The Relationship Between Time Spent Communicating and Communication Outcomes on a Hospital Medicine Service.
J Gen Intern Med. 2011 Sep 16;
Authors: Rothberg MB, Steele JR, Wheeler J, Arora A, Priya A, Lindenauer PK
BACKGROUND: Quality care depends on effective communication between caregivers, but it is unknown whether time spent communicating is associated with communication outcomes. OBJECTIVE: To assess the association between time spent communicating, agreement on plan of care, and patient satisfaction. DESIGN: Time-motion study with cross-sectional survey. SETTING: Academic medical center. PARTICIPANTS: Physicians, patients, and nurses on a hospital medicine service. MEASUREMENTS: Hospitalists' forms of communication were timed with a stopwatch. Physician-nurse agreement on the plan of care and patient satisfaction with physician communication were assessed via survey. RESULTS: Eighteen hospitalists were observed caring for 379 patients. On average, physicians spent more time per patient on written than verbal communication (median: 9.2 min. vs. 6.3 min, p?<?0.001). Verbal communication was greatest with patients (mean time 5.3 min, range 0-37 min), then other physicians (1.4 min), families (1.1 min), nurses (1.1 min), and case managers (0.4 min). There was no verbal communication with nurses in 30% of cases. Nurses and physicians agreed most about planned procedures (87%), principal diagnosis (74%), tests ordered (73%), anticipated discharge date (69%) and least regarding medication changes (59%). There was no association between time spent communicating and agreement on plan of care.
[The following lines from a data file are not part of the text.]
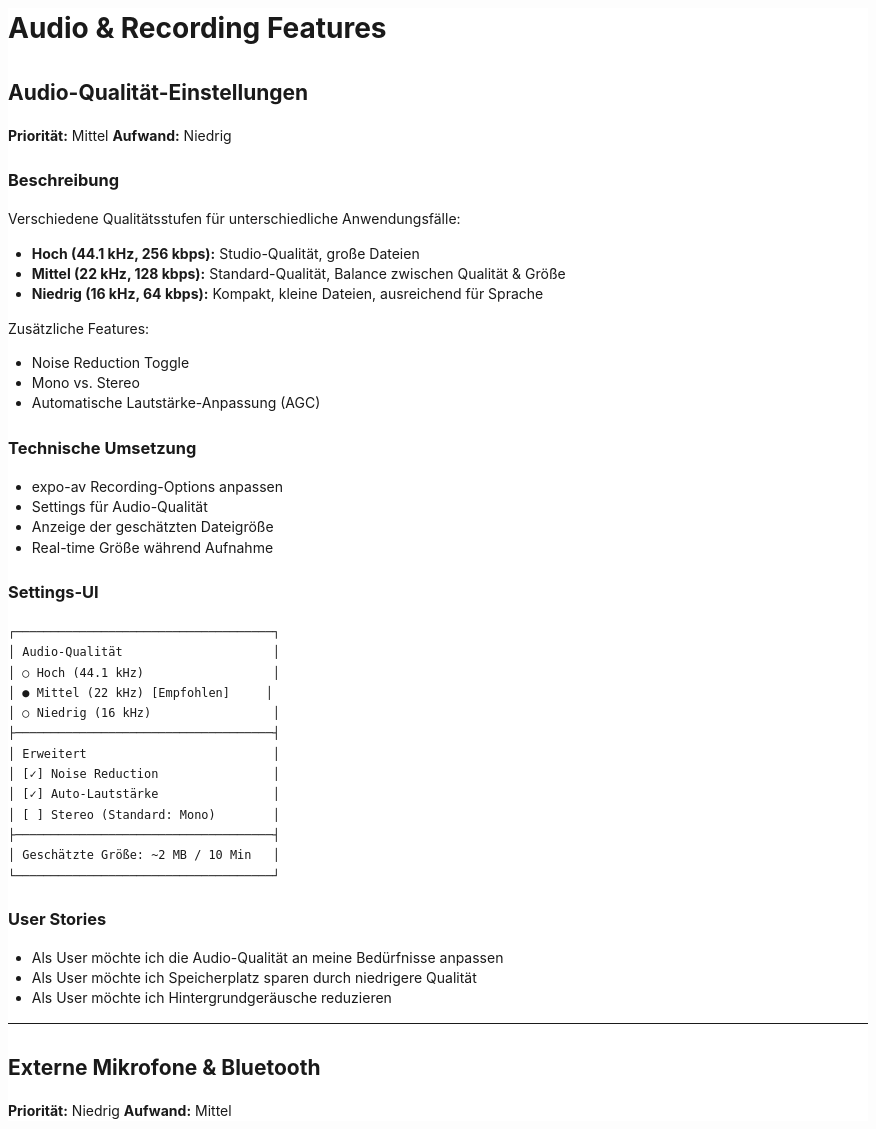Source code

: # Audio & Recording Features

## Audio-Qualität-Einstellungen
**Priorität:** Mittel
**Aufwand:** Niedrig

### Beschreibung
Verschiedene Qualitätsstufen für unterschiedliche Anwendungsfälle:
- **Hoch (44.1 kHz, 256 kbps):** Studio-Qualität, große Dateien
- **Mittel (22 kHz, 128 kbps):** Standard-Qualität, Balance zwischen Qualität & Größe
- **Niedrig (16 kHz, 64 kbps):** Kompakt, kleine Dateien, ausreichend für Sprache

Zusätzliche Features:
- Noise Reduction Toggle
- Mono vs. Stereo
- Automatische Lautstärke-Anpassung (AGC)

### Technische Umsetzung
- expo-av Recording-Options anpassen
- Settings für Audio-Qualität
- Anzeige der geschätzten Dateigröße
- Real-time Größe während Aufnahme

### Settings-UI
```
┌────────────────────────────────────┐
│ Audio-Qualität                     │
│ ○ Hoch (44.1 kHz)                  │
│ ● Mittel (22 kHz) [Empfohlen]     │
│ ○ Niedrig (16 kHz)                 │
├────────────────────────────────────┤
│ Erweitert                          │
│ [✓] Noise Reduction                │
│ [✓] Auto-Lautstärke                │
│ [ ] Stereo (Standard: Mono)        │
├────────────────────────────────────┤
│ Geschätzte Größe: ~2 MB / 10 Min   │
└────────────────────────────────────┘
```

### User Stories
- Als User möchte ich die Audio-Qualität an meine Bedürfnisse anpassen
- Als User möchte ich Speicherplatz sparen durch niedrigere Qualität
- Als User möchte ich Hintergrundgeräusche reduzieren

---

## Externe Mikrofone & Bluetooth
**Priorität:** Niedrig
**Aufwand:** Mittel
Among 123 patients who completed surveys (response rate 32%), time physicians spent talking to patients was not correlated with patients' satisfaction with physician communication (Pearson correlation coefficient = 0.09, p?=?0.30). CONCLUSIONS: Hospitalists vary in the amount of time they spend communicating, but we found no association between time spent and either patient satisfaction or nurse-physician agreement on plan of care.